History has lot of examples to promote this phrase. Let’s look at Martin Luther King Junior. Martin Luther King Jr, a social activist and Baptist minister played a key role in the American civil rights movement from the mid-1950s until his assassination in 1968. King sought equality and human rights for African Americans, the economically disadvantaged and all victims of injustice through peaceful protests. One of his most famous speeches “I have a dream” exposed America’s sins of the past (slavery) and the lack of democratic principles which contradicted “the land of freedom and opportunities”. When he addressed what he called “the greatest demonstration for freedom in the history of our nation,” he would inadvertently set off a worldwide movement for racial emancipation.

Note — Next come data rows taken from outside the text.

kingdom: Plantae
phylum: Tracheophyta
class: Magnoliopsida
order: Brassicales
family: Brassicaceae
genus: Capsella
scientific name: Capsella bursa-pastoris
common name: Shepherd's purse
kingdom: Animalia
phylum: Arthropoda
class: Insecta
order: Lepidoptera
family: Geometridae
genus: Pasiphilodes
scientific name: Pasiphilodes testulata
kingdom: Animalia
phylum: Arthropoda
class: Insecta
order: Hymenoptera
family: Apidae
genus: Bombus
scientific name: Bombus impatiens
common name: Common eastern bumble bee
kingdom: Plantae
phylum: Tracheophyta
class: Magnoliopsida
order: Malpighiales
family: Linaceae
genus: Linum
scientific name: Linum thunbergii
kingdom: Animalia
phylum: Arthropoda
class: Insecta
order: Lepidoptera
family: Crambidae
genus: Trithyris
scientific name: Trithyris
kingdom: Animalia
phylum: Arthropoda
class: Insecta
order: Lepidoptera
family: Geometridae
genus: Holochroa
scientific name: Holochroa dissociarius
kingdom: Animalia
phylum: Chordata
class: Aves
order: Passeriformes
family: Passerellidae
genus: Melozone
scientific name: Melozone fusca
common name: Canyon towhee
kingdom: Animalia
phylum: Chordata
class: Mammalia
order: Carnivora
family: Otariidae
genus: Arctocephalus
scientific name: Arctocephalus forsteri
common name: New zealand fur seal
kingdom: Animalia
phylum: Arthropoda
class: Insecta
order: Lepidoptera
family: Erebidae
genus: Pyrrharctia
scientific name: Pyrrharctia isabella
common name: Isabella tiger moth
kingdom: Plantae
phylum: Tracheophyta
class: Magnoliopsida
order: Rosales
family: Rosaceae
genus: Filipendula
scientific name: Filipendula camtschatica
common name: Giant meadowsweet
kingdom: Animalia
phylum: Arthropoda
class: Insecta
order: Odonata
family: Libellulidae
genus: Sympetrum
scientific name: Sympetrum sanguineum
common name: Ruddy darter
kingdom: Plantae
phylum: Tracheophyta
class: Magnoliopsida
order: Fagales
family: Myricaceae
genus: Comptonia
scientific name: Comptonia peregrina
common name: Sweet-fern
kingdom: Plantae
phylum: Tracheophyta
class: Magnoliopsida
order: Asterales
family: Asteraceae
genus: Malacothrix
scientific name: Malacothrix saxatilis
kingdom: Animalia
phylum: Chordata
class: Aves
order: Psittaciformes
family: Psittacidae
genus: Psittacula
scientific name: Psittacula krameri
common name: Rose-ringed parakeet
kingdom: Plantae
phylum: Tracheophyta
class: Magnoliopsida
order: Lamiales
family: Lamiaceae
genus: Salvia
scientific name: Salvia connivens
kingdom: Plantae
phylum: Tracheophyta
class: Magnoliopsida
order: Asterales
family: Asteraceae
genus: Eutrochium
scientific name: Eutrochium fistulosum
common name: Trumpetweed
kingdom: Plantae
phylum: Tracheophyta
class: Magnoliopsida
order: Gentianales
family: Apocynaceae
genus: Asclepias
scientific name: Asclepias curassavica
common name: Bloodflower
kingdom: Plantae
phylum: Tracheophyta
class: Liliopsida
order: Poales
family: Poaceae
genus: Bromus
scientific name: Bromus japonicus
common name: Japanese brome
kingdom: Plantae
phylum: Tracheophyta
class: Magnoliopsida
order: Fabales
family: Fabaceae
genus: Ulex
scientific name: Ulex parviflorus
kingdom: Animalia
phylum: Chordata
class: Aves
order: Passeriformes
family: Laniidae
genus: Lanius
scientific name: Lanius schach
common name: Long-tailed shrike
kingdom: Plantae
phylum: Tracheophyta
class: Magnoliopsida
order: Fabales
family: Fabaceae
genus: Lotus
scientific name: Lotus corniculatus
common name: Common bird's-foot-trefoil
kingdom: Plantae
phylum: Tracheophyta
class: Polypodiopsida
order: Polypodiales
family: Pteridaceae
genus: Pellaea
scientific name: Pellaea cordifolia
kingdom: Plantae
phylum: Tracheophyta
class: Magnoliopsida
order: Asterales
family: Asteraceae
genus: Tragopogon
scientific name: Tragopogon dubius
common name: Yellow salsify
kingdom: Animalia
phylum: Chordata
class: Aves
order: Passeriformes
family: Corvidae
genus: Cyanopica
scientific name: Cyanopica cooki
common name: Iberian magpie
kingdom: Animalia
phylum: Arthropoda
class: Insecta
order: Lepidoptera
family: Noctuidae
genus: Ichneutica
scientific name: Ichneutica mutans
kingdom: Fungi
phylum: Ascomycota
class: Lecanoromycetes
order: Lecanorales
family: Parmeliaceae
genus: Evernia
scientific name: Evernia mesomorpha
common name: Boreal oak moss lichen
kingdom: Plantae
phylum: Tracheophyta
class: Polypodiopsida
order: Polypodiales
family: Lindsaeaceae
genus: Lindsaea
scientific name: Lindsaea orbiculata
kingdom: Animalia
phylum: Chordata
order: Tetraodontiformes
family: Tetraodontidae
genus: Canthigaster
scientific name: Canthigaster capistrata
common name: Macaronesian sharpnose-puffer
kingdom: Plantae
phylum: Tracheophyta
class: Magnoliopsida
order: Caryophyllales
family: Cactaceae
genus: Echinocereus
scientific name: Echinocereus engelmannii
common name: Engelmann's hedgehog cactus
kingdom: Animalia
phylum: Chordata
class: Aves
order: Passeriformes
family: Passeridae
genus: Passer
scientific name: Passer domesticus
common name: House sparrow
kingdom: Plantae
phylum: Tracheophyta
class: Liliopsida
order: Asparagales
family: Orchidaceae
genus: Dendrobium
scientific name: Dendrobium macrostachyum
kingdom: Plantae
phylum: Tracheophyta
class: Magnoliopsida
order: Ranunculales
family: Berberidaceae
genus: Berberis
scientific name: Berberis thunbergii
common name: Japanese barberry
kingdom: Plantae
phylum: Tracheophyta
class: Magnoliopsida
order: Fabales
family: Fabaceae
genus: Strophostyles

The statement, the pen is mightier than the sword is a compelling phrase because it is obviously wrong in its literal sense. To be blunt, never bring a pen to a sword fight.

The pen as a metaphor could probably be expanded to broadcast, websites, social media, et cetera. A pen affects many people while a sword tends to deal with a single customer at a time. So, you can tell a compelling story, share relevant information, or convince many people of an idea, you could affect greater change than threatening, harming or killing people one by one. But here I am trying to oppose the impact of the phrase. If the pen can be a news or opinion empire, then a sword could be a military, or a terrorist group. The world has been changed by bringing the army in a word fight. The Nepalese Civil War or the Maoist Insurgency is an example that highlights this fact. Despite the fact that the civil war was for democracy and a Comprehensive Peace Accord was signed, the battle between Government of Nepal and the Unified Communist Party of Nepal is what led to the abolition of monarchy in Nepal.

Now here is the dilemma – the pen might be mightier than the sword, but actions speak louder than words. It is true that the pen is a tool that can trigger revolutions, however what makes things memorable is when, who and how the sword was used. Words persuade while actions are remembered. The sword is also a deterrent – you can brandish it more easily than you fight. So the threat of violence is a more compelling force.

However, I would go a little further and say that media has a huge impact and violence can be quite convincing – but a pen backed by a sword is a wicked combination. One final thought, a pen can write, sell, praise and instill fear. And a sword can only cower and kill. While we can come up with ideas to stand for or against the metaphor, but at the end it depends whether you’re a pacifist or a warmonger.